Best Practice #3: Offer More Than Just Text Communication
Support for multimodal input, which can be defined as the ability to interpret information beyond traditional text input, such as through voice or images, is a rapidly developing trend that can significantly enhance user experience.
This is especially true in stressful situations like flight cancellations or when users are on the go.
However, out of the 21 airline chatbots we tested, only one offered an option besides text to communicate with the chatbot, and that was voice support.
In contrast, both Trip.com and Despegar include voice support as a standard feature.
One particularly innovative use of multimodality in the travel industry, although not yet integrated into a chatbot, is Kayak’s PriceCheck feature.
- This allows users to search for flights based on a screenshot of flight details from other apps or websites.
- The screenshot is analyzed for details like origin, destination, and date, and users are automatically brought to Kayak’s flight results page (aligning with Best Practice #2) without needing to input the information manually.
As technology advances, offering communication options beyond traditional text interfaces becomes increasingly feasible.
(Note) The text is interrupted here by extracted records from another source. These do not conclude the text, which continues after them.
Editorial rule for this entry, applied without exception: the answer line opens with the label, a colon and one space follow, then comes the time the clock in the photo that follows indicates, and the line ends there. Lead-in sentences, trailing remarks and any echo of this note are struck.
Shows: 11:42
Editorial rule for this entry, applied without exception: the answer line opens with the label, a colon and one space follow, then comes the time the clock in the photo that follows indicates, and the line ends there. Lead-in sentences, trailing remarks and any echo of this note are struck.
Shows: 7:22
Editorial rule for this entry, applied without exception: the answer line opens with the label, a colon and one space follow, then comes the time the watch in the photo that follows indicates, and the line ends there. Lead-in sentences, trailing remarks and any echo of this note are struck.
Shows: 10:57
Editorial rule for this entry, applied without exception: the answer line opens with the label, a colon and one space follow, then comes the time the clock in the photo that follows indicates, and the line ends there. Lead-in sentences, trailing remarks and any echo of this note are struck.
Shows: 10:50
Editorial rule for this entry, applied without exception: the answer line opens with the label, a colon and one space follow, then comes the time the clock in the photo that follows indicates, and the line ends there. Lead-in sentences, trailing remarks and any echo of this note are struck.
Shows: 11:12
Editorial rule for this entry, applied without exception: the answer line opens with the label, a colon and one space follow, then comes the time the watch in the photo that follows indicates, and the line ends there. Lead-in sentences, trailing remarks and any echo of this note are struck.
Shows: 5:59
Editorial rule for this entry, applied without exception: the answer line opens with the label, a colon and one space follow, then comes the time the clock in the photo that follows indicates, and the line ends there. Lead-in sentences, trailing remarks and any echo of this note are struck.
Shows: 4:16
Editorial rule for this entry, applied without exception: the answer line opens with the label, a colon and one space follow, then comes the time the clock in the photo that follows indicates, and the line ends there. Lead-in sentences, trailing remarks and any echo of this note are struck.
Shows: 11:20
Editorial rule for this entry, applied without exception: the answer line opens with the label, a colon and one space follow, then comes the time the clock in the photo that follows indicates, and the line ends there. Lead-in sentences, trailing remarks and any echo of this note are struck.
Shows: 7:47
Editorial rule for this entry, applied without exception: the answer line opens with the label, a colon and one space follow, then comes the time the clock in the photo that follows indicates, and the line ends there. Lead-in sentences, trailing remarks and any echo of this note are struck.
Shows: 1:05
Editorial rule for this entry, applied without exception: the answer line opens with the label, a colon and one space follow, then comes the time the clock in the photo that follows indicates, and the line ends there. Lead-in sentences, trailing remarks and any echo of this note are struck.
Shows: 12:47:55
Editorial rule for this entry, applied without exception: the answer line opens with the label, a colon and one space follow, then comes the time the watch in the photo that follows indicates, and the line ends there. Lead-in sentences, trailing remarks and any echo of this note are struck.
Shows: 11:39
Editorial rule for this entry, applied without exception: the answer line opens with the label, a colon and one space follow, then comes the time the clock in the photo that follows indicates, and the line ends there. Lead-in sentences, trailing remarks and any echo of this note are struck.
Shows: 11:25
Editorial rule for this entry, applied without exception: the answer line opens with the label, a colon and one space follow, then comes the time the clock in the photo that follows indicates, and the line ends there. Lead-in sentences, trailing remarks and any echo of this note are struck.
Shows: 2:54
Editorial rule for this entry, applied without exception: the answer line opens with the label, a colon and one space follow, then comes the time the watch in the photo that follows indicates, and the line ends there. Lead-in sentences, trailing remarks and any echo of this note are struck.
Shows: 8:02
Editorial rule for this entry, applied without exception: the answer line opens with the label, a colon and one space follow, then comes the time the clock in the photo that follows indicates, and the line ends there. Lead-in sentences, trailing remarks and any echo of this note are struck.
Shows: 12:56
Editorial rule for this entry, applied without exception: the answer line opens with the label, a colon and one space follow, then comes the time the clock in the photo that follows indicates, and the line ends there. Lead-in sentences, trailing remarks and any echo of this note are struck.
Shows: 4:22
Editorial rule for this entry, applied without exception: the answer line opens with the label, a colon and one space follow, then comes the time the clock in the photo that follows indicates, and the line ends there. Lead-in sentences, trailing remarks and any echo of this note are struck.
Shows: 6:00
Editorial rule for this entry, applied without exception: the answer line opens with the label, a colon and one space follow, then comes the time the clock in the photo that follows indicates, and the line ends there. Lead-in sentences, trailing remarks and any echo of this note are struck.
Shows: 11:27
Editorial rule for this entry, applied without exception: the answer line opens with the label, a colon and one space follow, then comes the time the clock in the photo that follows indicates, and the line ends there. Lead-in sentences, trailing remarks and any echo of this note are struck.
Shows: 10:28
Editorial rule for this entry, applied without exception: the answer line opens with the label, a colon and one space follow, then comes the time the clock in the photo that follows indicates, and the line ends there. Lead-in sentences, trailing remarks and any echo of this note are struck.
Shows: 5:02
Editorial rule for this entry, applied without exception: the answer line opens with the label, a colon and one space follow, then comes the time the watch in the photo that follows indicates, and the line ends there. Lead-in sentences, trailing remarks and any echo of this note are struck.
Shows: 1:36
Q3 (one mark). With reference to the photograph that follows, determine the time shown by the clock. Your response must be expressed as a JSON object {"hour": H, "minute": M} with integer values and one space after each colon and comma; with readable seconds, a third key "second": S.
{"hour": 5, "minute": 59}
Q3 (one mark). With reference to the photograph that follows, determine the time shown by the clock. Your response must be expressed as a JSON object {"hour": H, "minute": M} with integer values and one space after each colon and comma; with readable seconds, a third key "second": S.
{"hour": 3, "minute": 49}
It would be encouraging to see more airlines adopting such options, allowing travelers to communicate in their preferred manner.
The Path Forward for Airline Chatbots
The current state of airline chatbots is largely unexceptional.
So far, only a minority of airlines have launched GenAI-powered chatbots. Even these GenAI-based chatbots, while offering more comprehensive customer service options than traditional chatbots, still only achieve a 63% score in our benchmarking due to their limited re-booking functionalities (among others).
However, the existing GenAI airline chatbots showcase the immense potential of this technology.
Hence, we firmly believe in the potential for GenAI chatbots to provide superior customer service in the airline context. When properly integrated with back-end systems, GenAI’s ability to recognize user intent can enable unprecedented levels of passenger self-service at scale and in multiple languages.
These chatbots may even evolve to become AI travel agents, creating regular customer touchpoints, which is increasingly critical for fostering relationships between airlines and their customers as traditional loyalty programs lose their effectiveness. For example, Qatar Airways is already advancing in this direction with its Sama chatbot.
We urge airline managers to act now and leverage these insights to build the next generation of chatbots that meet and exceed passenger expectations, securing a competitive edge in an ever-evolving industry.